+++ Records provided +++

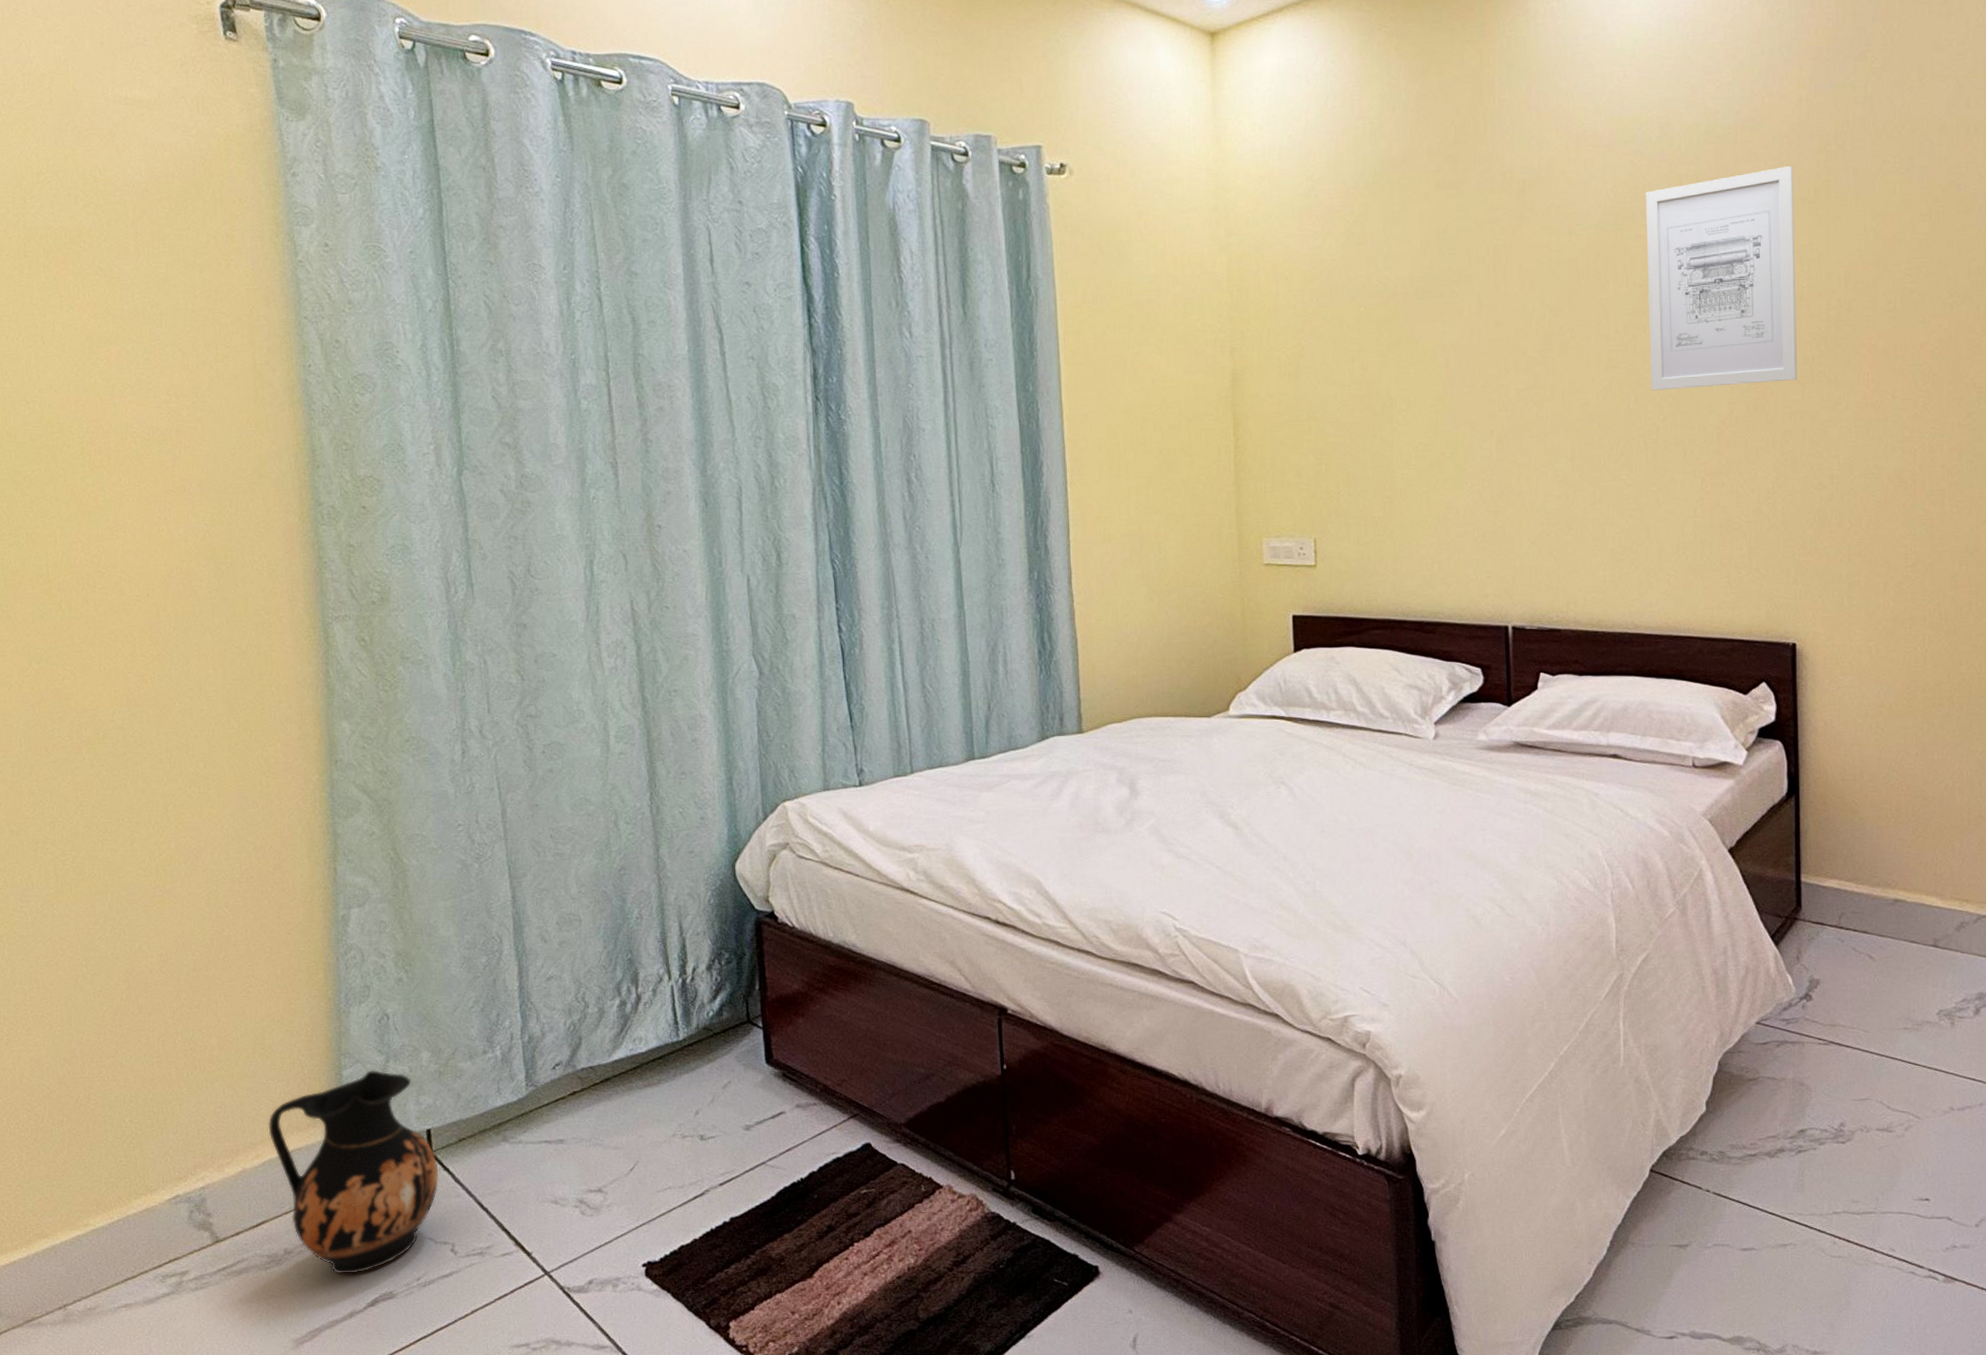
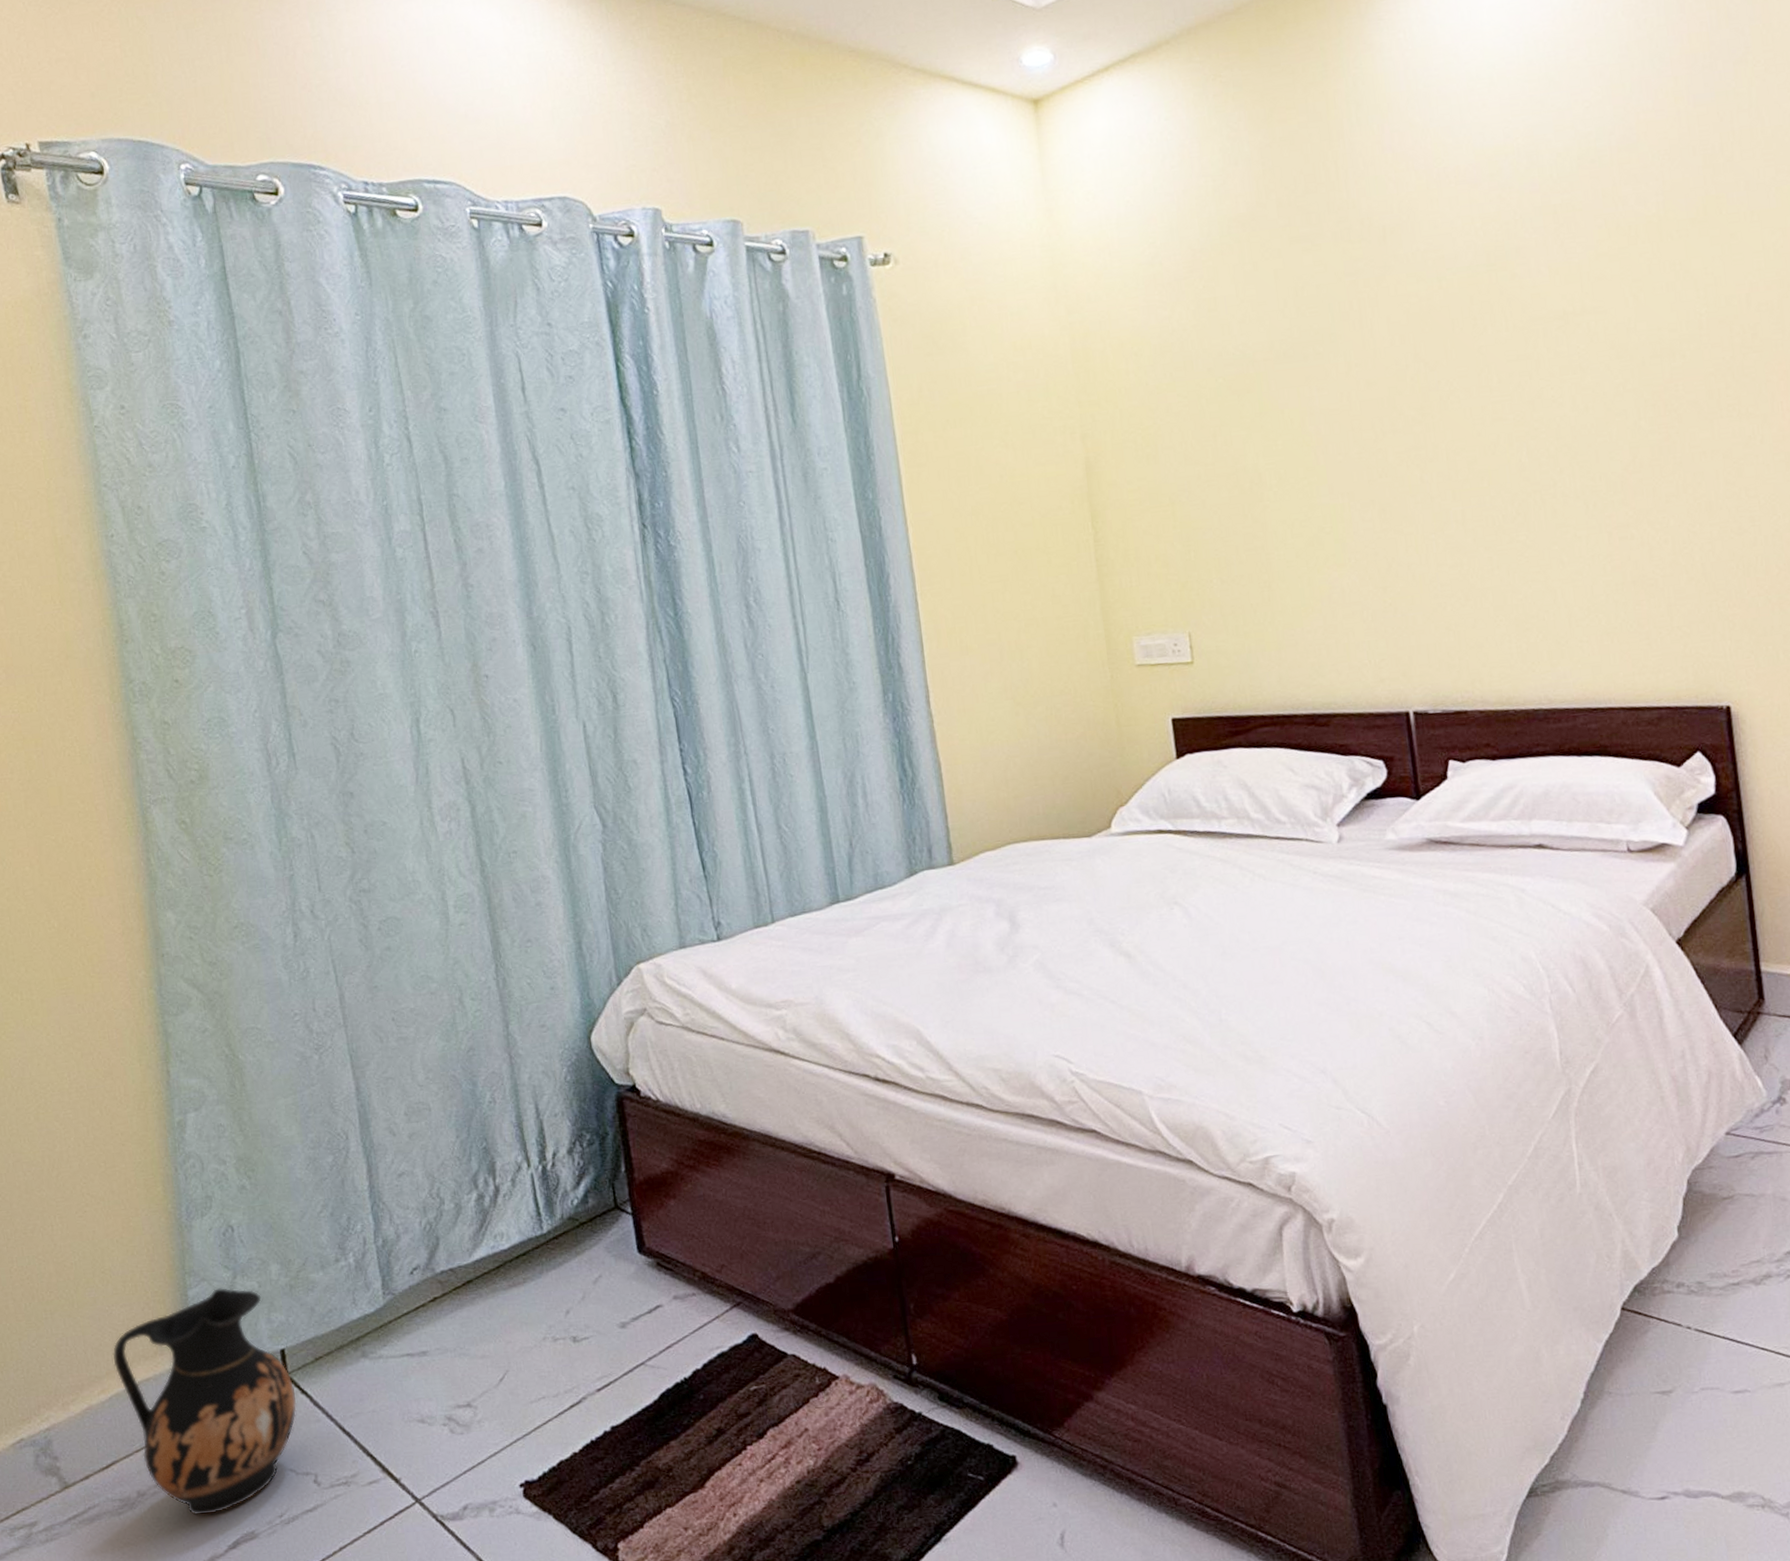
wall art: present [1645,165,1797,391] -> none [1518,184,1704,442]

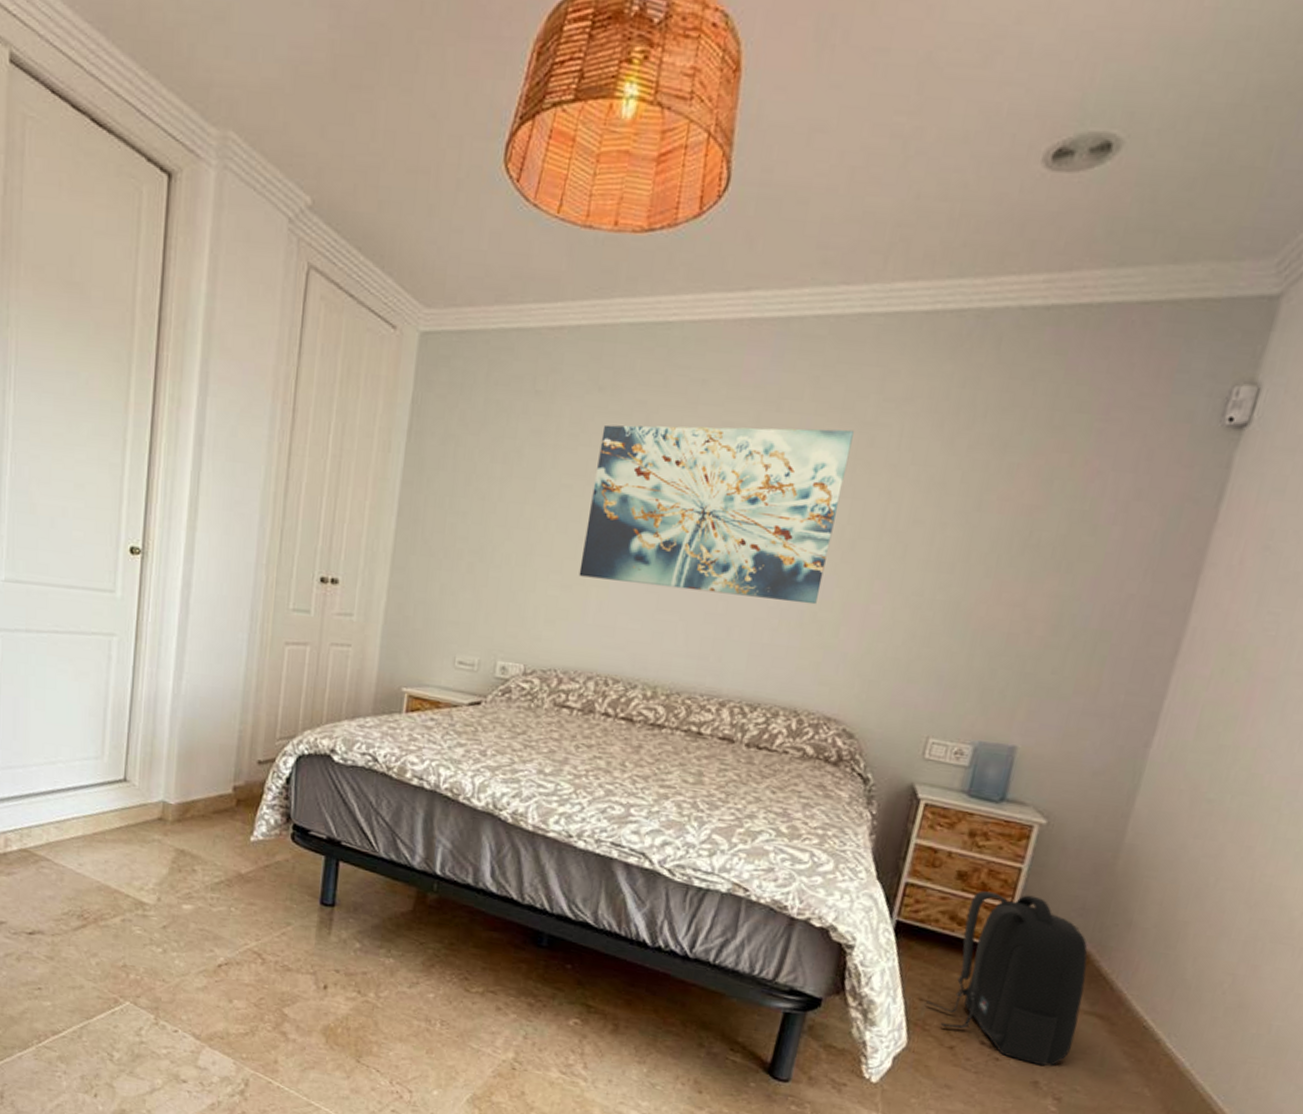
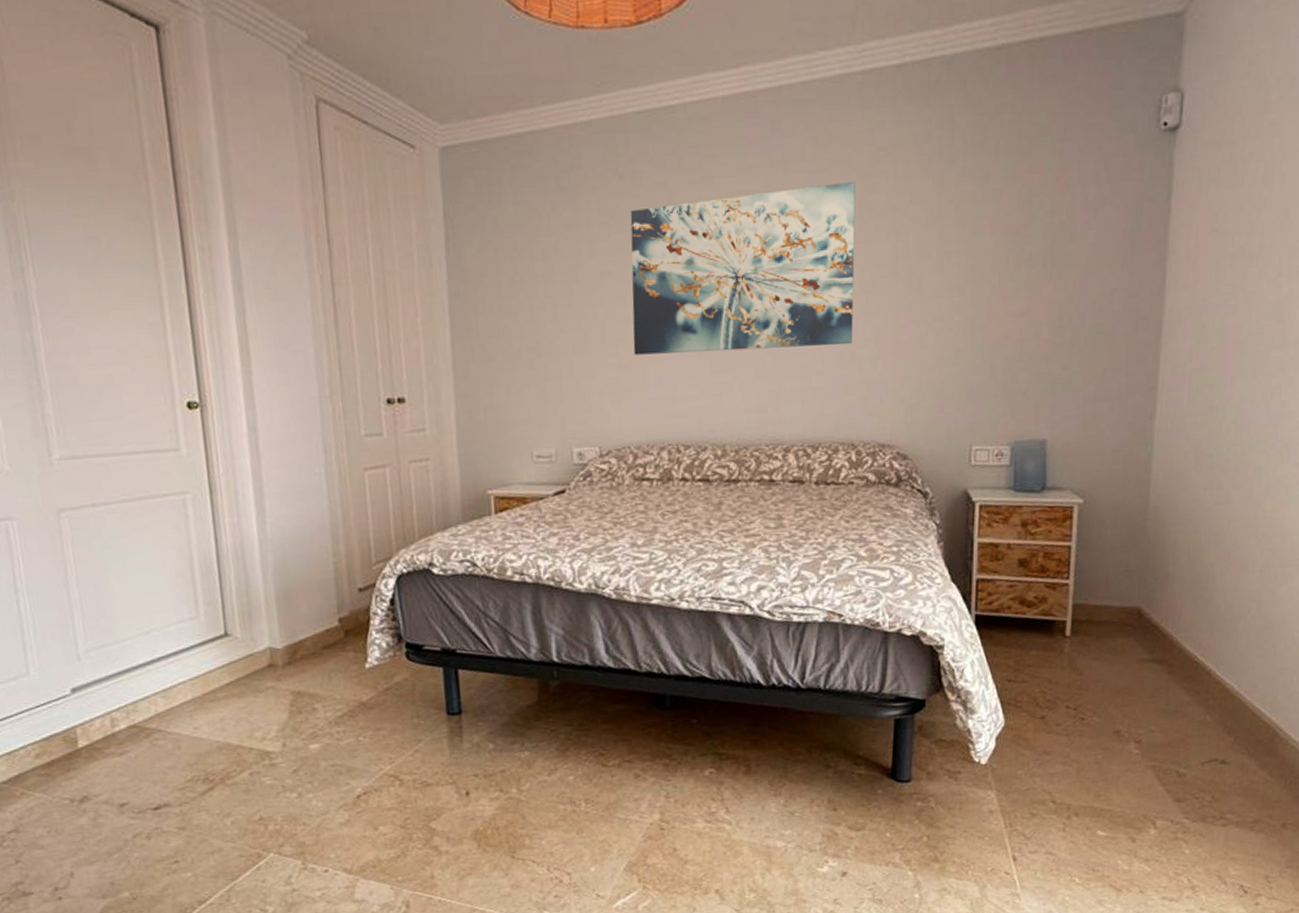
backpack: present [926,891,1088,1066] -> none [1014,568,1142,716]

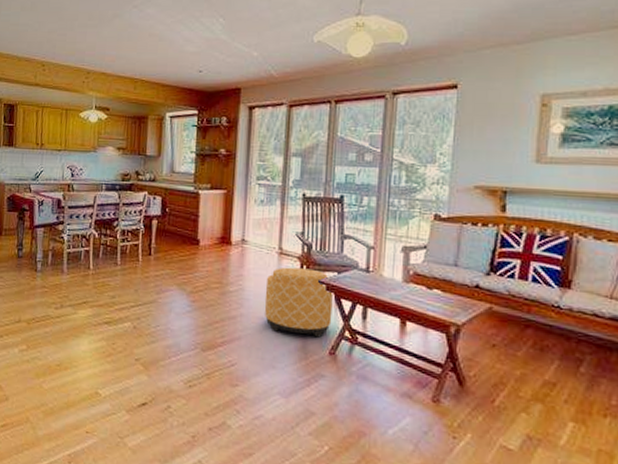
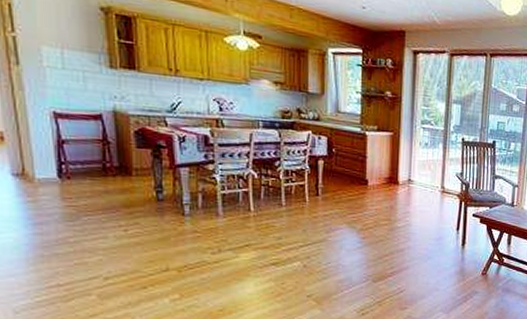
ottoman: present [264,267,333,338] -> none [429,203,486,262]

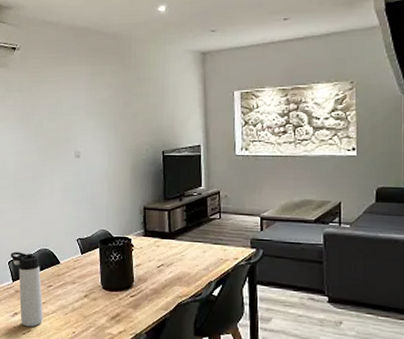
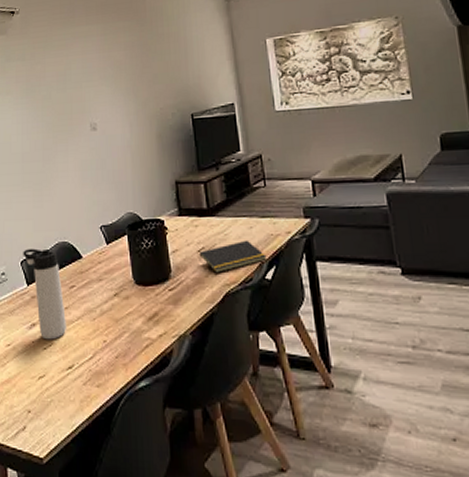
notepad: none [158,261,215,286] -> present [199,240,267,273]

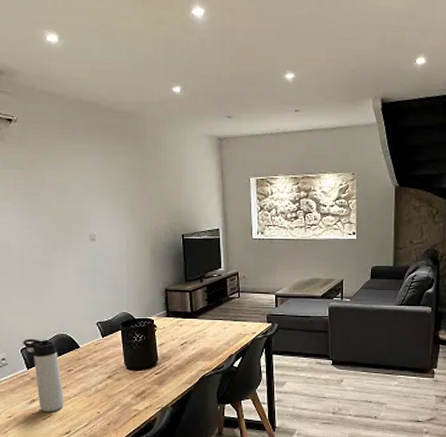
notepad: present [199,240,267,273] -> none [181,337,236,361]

+++

Copy the lines starting at the line that contains "notepad: none [158,261,215,286]" and running to the final line of the entries, inclusive; omit all pictures.

notepad: none [158,261,215,286] -> present [199,240,267,273]

notepad: present [199,240,267,273] -> none [181,337,236,361]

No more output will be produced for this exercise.